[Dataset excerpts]
▶

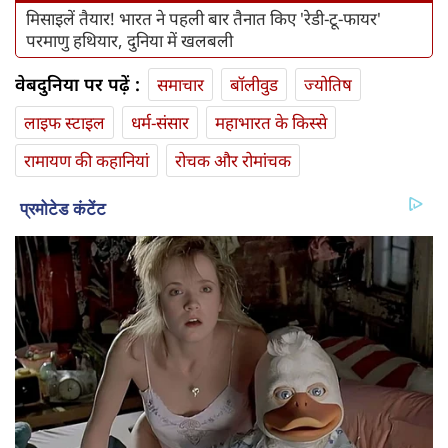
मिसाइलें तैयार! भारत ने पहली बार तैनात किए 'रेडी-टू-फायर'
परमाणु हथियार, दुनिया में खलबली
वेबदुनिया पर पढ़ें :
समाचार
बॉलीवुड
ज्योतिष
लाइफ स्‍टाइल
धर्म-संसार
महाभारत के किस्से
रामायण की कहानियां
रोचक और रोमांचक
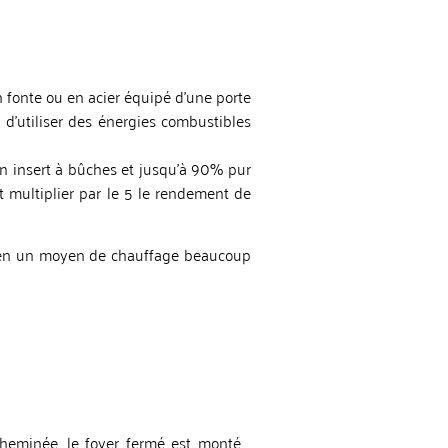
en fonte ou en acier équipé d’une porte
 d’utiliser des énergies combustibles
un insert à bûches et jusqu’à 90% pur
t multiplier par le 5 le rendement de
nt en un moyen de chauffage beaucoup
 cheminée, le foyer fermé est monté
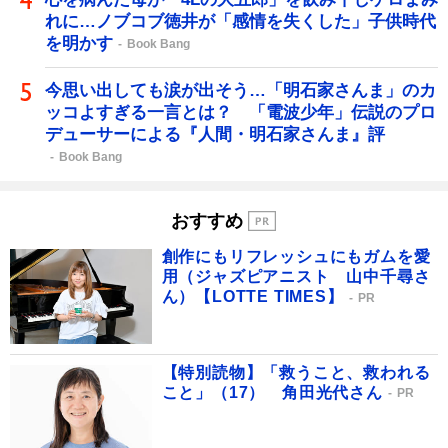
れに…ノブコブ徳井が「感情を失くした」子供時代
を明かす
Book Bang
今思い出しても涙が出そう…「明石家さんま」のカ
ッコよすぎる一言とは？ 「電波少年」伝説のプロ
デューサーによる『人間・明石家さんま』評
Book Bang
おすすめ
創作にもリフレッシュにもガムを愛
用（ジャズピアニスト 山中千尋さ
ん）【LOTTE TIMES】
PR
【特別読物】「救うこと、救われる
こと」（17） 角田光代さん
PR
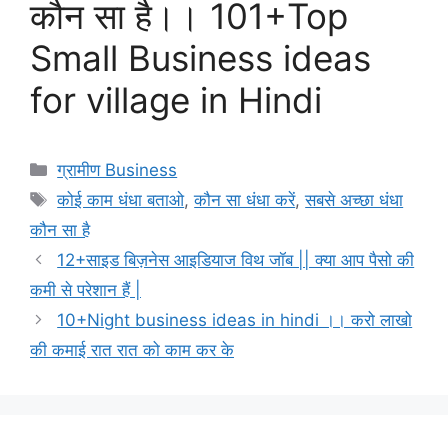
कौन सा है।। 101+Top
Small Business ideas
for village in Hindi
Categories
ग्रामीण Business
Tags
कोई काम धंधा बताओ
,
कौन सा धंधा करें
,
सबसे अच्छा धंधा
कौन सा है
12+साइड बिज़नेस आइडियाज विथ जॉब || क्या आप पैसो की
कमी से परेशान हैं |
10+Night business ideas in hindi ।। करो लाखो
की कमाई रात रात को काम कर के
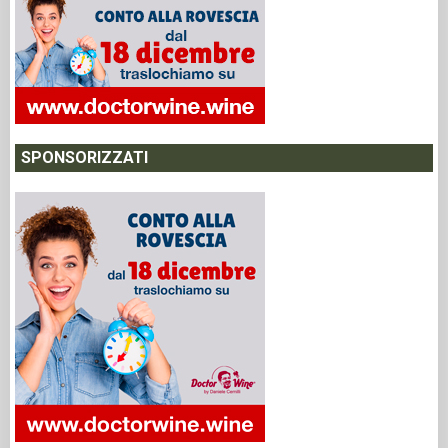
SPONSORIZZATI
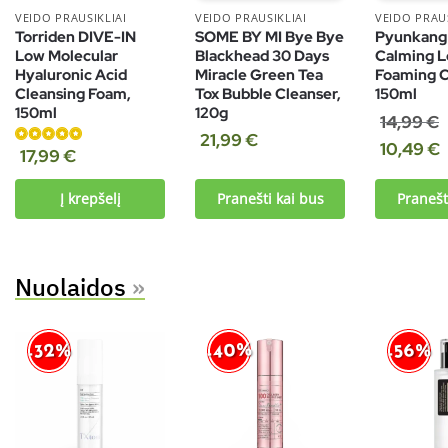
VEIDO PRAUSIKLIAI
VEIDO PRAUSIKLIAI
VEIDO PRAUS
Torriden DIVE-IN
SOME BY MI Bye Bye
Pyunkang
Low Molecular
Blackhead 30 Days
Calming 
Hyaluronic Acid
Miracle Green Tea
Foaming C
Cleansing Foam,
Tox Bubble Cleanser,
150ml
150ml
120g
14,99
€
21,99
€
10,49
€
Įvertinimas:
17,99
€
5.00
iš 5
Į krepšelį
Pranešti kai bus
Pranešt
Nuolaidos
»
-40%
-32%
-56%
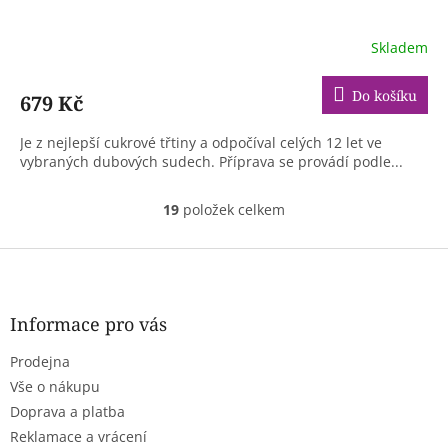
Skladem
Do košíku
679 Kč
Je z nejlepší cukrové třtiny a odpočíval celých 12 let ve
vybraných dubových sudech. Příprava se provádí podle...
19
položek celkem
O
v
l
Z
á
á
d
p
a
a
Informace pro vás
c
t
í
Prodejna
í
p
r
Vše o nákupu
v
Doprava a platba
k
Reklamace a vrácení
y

◀

● TASK DESCRIPTION:
Transcribe every line of text in the data above without changing any character, and leave the pictures out of your answer.

● THE ANSWER:
मिसाइलें तैयार! भारत ने पहली बार तैनात किए 'रेडी-टू-फायर'
परमाणु हथियार, दुनिया में खलबली
वेबदुनिया पर पढ़ें :
समाचार
बॉलीवुड
ज्योतिष
लाइफ स्‍टाइल
धर्म-संसार
महाभारत के किस्से
रामायण की कहानियां
रोचक और रोमांचक
en fonte ou en acier équipé d’une porte
 d’utiliser des énergies combustibles
un insert à bûches et jusqu’à 90% pur
t multiplier par le 5 le rendement de
nt en un moyen de chauffage beaucoup
 cheminée, le foyer fermé est monté
れに…ノブコブ徳井が「感情を失くした」子供時代
を明かす
Book Bang
今思い出しても涙が出そう…「明石家さんま」のカ
ッコよすぎる一言とは？ 「電波少年」伝説のプロ
デューサーによる『人間・明石家さんま』評
Book Bang
おすすめ
創作にもリフレッシュにもガムを愛
用（ジャズピアニスト 山中千尋さ
ん）【LOTTE TIMES】
PR
【特別読物】「救うこと、救われる
こと」（17） 角田光代さん
PR
कौन सा है।। 101+Top
Small Business ideas
for village in Hindi
Categories
ग्रामीण Business
Tags
कोई काम धंधा बताओ
,
कौन सा धंधा करें
,
सबसे अच्छा धंधा
कौन सा है
12+साइड बिज़नेस आइडियाज विथ जॉब || क्या आप पैसो की
कमी से परेशान हैं |
10+Night business ideas in hindi ।। करो लाखो
की कमाई रात रात को काम कर के
SPONSORIZZATI
VEIDO PRAUSIKLIAI
VEIDO PRAUSIKLIAI
VEIDO PRAUS
Torriden DIVE-IN
SOME BY MI Bye Bye
Pyunkang
Low Molecular
Blackhead 30 Days
Calming 
Hyaluronic Acid
Miracle Green Tea
Foaming C
Cleansing Foam,
Tox Bubble Cleanser,
150ml
150ml
120g
14,99
€
21,99
€
10,49
€
Įvertinimas:
17,99
€
5.00
iš 5
Į krepšelį
Pranešti kai bus
Pranešt
Nuolaidos
»
-40%
-32%
-56%
Skladem
Do košíku
679 Kč
Je z nejlepší cukrové třtiny a odpočíval celých 12 let ve
vybraných dubových sudech. Příprava se provádí podle...
19
položek celkem
O
v
l
Z
á
á
d
p
a
a
Informace pro vás
c
t
í
Prodejna
í
p
r
Vše o nákupu
v
Doprava a platba
k
Reklamace a vrácení
y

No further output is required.